日本の製造業の生産技術を世界最高峰に押し上げた原動力が、生産現場におけるカイゼン活動であることは論を俟たない。きわめて勤勉で優秀かつ勤続年数が長い現場のワーカーが、日々発見する不都合をその都度「カイゼン」し続けることで、世界に類を見ない最高品質の生産現場を作り上げた。
実際、工場の現場を歩くと、現場社員による業務改善の積み重ねには圧倒される。脈々と積み重ねられた経験値が方法論化され、基本として実践されるいっぽうで、さらなる創意工夫が日々追加されている。カイゼンは海を越え、世界にも広がっている。「トヨタ生産方式」は自動車業界のみならず、世界のあらゆる製造業、最近では非製造業までが参考として取り入れている。
ところが、この最強を誇った「カイゼン文化」こそが、インダストリー4.0を曲解してしまった、
最大の原因でもあるのだ。それはなぜだろうか?
日本の工場はすでに世界最高水準の生産性
インダストリー4.0を「IoTという新たな技術を用いたカイゼン」と捉えた日本の製造業の一部は、さっそくインダストリー4.0の取り入れ方を考え始めた。その結果として起こったのが「スマート工場」ブームだ。
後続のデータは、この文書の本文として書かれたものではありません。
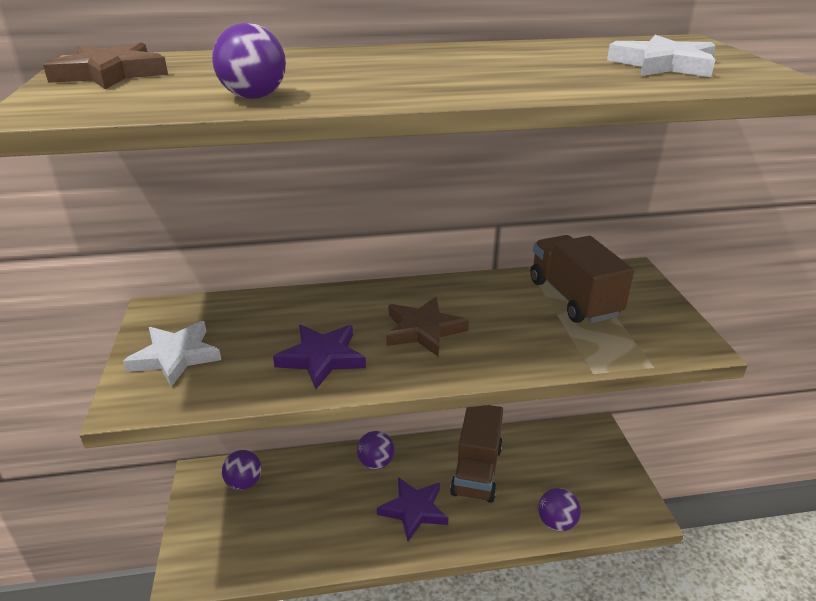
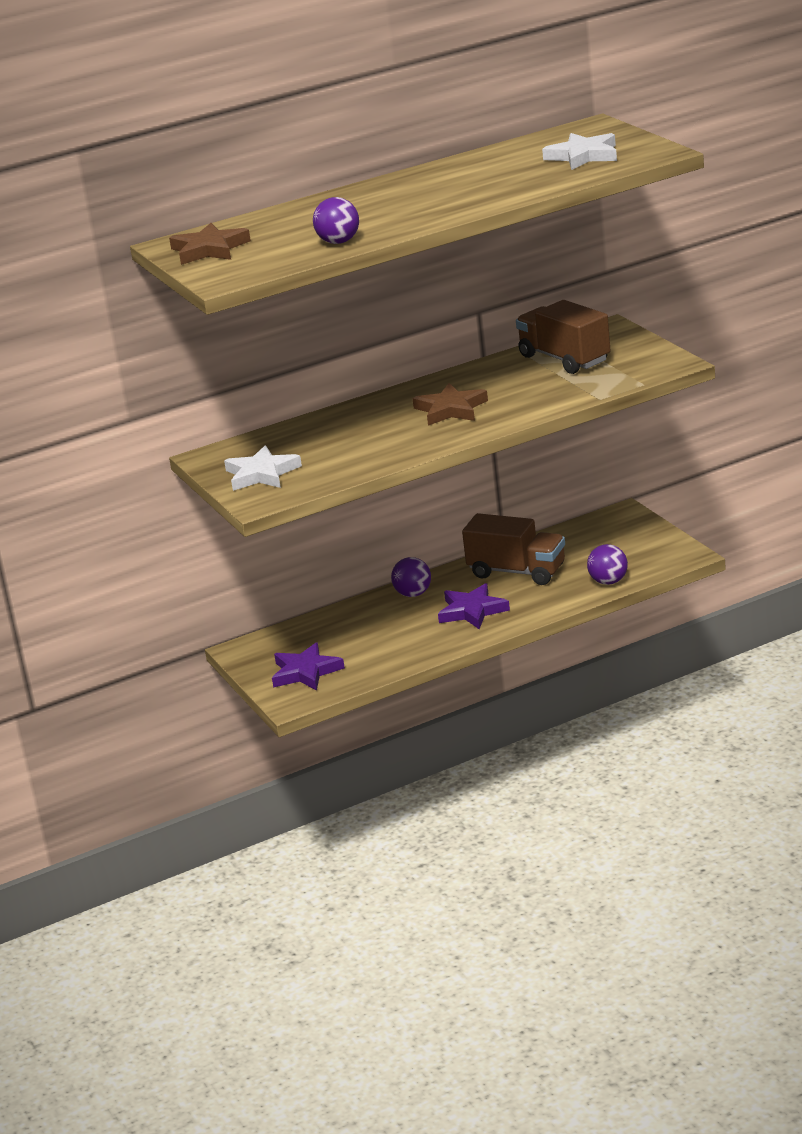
camera: 15 degrees left, 5 degrees down
(244, 483) = (291, 641): purple ball -> none
(322, 358) = (382, 445): purple star -> purple star (305, 672)
(476, 470) = (517, 572): brown truck -> brown truck turned 60 degrees counterclockwise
たとえば、工場に並ぶ製造装置にセンサーを取り付けて、異音や振動、温度上昇などをモニタリングし、いち早く異常を検知して故障の予防につなげる、といった活動だ。
だが、日本の工場の中は、すでに世界最高水準の生産性だ。カイゼンの余地、すなわち生産性の向上の“伸びしろ”がどのくらい残っているのだろう?(図表2)
製造現場に関わる方々は、口を揃えて「いやいや、まだまだ改善の余地はあります」と本心から言う。それは実際、その通りなのだろう。しかし、世界的な視野で見れば、国内の工場の生産品質は頭抜けている。逆にいうと、IoTを取り入れた、工場内のカイゼン活動による伸びしろは、相対的には限られる。